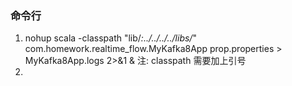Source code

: ### 命令行
1. nohup scala -classpath "lib/*:../../../../libs/*" com.homework.realtime_flow.MyKafka8App prop.properties > MyKafka8App.logs 2>&1 &
注: classpath 需要加上引号
2. 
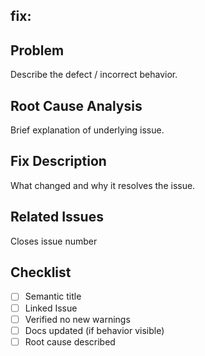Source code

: ## fix: <short imperative summary>
<!-- Replace above line with semantic title. To auto-load: &template=patch.md in compare URL. -->

## Problem
Describe the defect / incorrect behavior.

## Root Cause Analysis
Brief explanation of underlying issue.

## Fix Description
What changed and why it resolves the issue.

## Related Issues
Closes issue number <!-- e.g., Closes issue 34 -->

## Checklist
- [ ] Semantic title
- [ ] Linked Issue
- [ ] Verified no new warnings
- [ ] Docs updated (if behavior visible)
- [ ] Root cause described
===
ABOUT THIS EXERCISE:
Both the line above containing "注: classpath 需要加上引号" and the line containing "Brief explanation of underlying issue." belong in the copy, along with every line between them; print these exactly and omit the pictures.

EXERCISE RESULT:
注: classpath 需要加上引号
2. 
Source code

: ## fix: <short imperative summary>
<!-- Replace above line with semantic title. To auto-load: &template=patch.md in compare URL. -->

## Problem
Describe the defect / incorrect behavior.

## Root Cause Analysis
Brief explanation of underlying issue.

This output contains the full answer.